The purpose of these remarks is to help participants detach from their everyday concerns and focus their attention on the chaburah. This can be accomplished in several ways:

  1. Go around the circle and have each of the participants say a few words regarding where he is at the moment, what he's feeling, what would help him to be more present and/or what he's hoping to get out of the encounter.
  2. Request that one of the participants tell the group about an issue that's been occupying his thoughts lately, or perhaps something interesting/funny that happened today.
  3. Sing a soulful tune that others can join in, and that will help turn their focus inward.

See some more ideas at [web link].

Torah: Immersive Joint Learning

We begin the session by studying texts in which we encounter inner wisdom and spiritual vitality. The learning should be based upon a written text and the first stage, which should be approached with humility, is to fully understand the language and concepts used in the source materials without trying to apply these ideas to the lives of the participants. The group sits around a table and the facilitator places the text's ideas and issues before the group. He does not use his position to preach to or influence the group — rather, the facilitator's job is to make the source material as accessible as possible to the chaburah members so that they can jointly interpret and discuss it.

Avodah: Putting the Learning into Practice

At this point, the facilitator will raise questions whose purpose is to encourage participants to internalize what they've learned and find ways to put it into practice in their own lives. The questions are in a personal coaching style that seeks to define actionable steps for making changes in one's life. Sample questions can be seen on our website, xx.xx

An additional step, after turning the theoretical text into practical steps for application in one's life, is to pray for divine guidance in choosing a course of action and carrying it out properly.


Lechem haPanim (The "Showbread")

The group is of paramount importance to the process of personal growth. Ethics of the Fathers (Pirkei Avot) teaches that the world's existence depends upon a trio of human endeavors: Torah, Avodah and Gemilut Chasadim. After having learned some Torah, and done some Avodah (inner spiritual work & prayer), now is the time to engage in Gemilut Chasadim (charitable work or kindness to others).
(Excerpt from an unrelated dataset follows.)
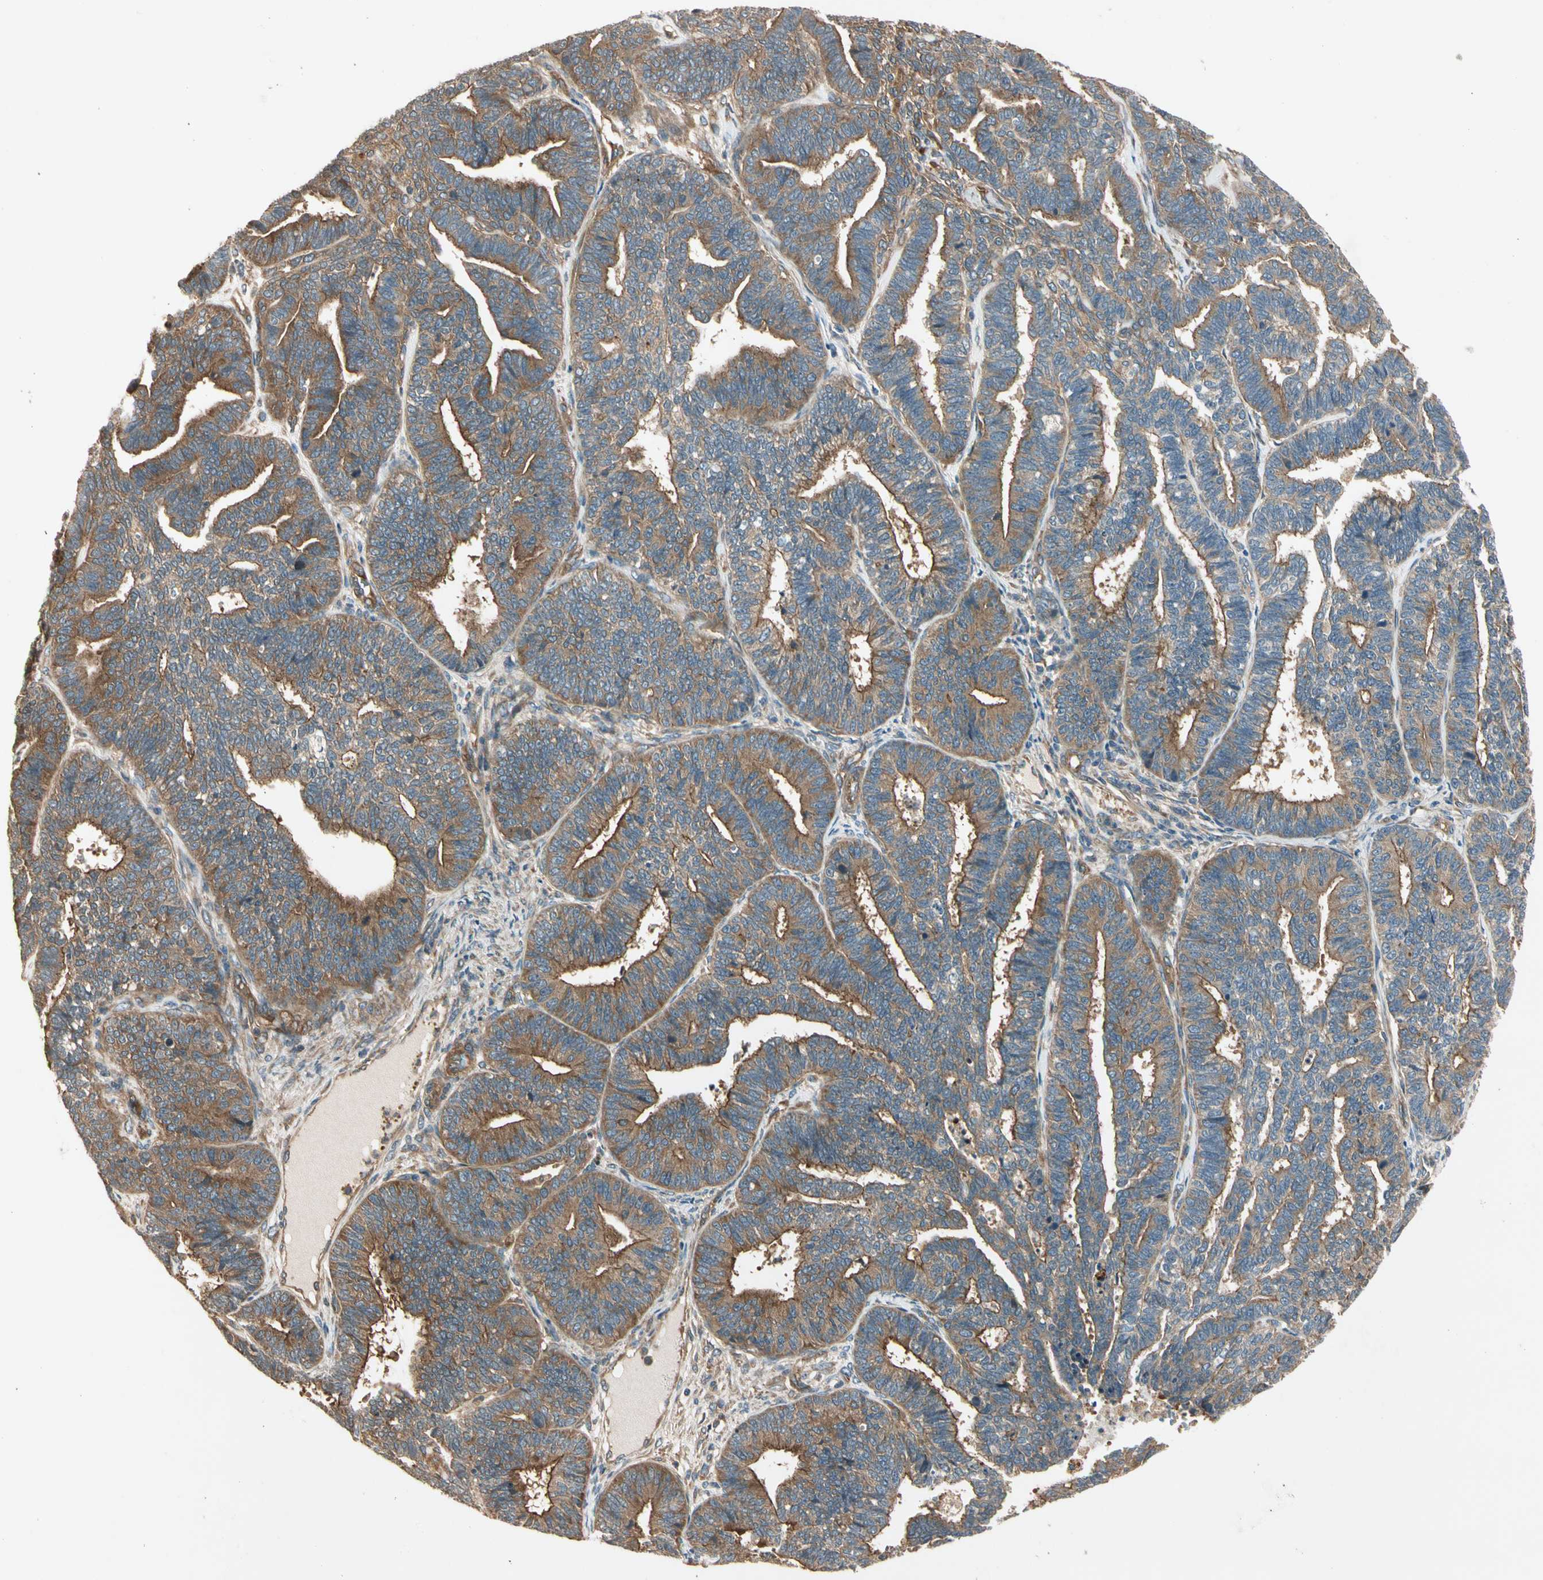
{"staining": {"intensity": "moderate", "quantity": ">75%", "location": "cytoplasmic/membranous"}, "tissue": "endometrial cancer", "cell_type": "Tumor cells", "image_type": "cancer", "snomed": [{"axis": "morphology", "description": "Adenocarcinoma, NOS"}, {"axis": "topography", "description": "Endometrium"}], "caption": "An image of human endometrial adenocarcinoma stained for a protein exhibits moderate cytoplasmic/membranous brown staining in tumor cells. The protein is shown in brown color, while the nuclei are stained blue.", "gene": "ROCK2", "patient": {"sex": "female", "age": 70}}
At each session, a different member of the group will be the designated host who takes responsibility for the refreshments and shares with his fellow participants a personal anecdote from his life, or some personal thoughts or feelings. After the host's story (which should be pre-assigned a set amount of time), other members of the group are invited to react, by saying which part of the story spoke to them or caught their attention, or by asking questions. It is also possible to ask participants to write down their questions and then have the host select a few to answer. The purpose of all this is that the host's story should receive the attention it deserves.

Final Blessings

It is important to review and sum up every session with the entire group before it ends. There are several ways to do this:

  • every participant can list one of the topics discussed or something new he learned
  • the group facilitator can review the session
  • a song or nigun (soulful melody) can be sung by all
  • some of the participants can be invited to say a few words to others present
  • the group can spend a few moments in quiet meditation on what has transpired.

This final step is crucial in that it prevents participants from mentally ducking out toward the end of the session and enables it to end with the participants still engaged, having fully experienced the event at hand.


The basic session structure described above is intended for weekly meetings of 2-3 hours which should be followed up with personal work done either individually or in small groups (which can even meet by phone or social media) in between the weekly sessions. The small group meetings should advance and enhance the personal work that each participant has committed to.

If time is limited, the basic structure can be adapted by, for example, limiting the refreshments to once every few sessions, shortening the textual learning time, etc.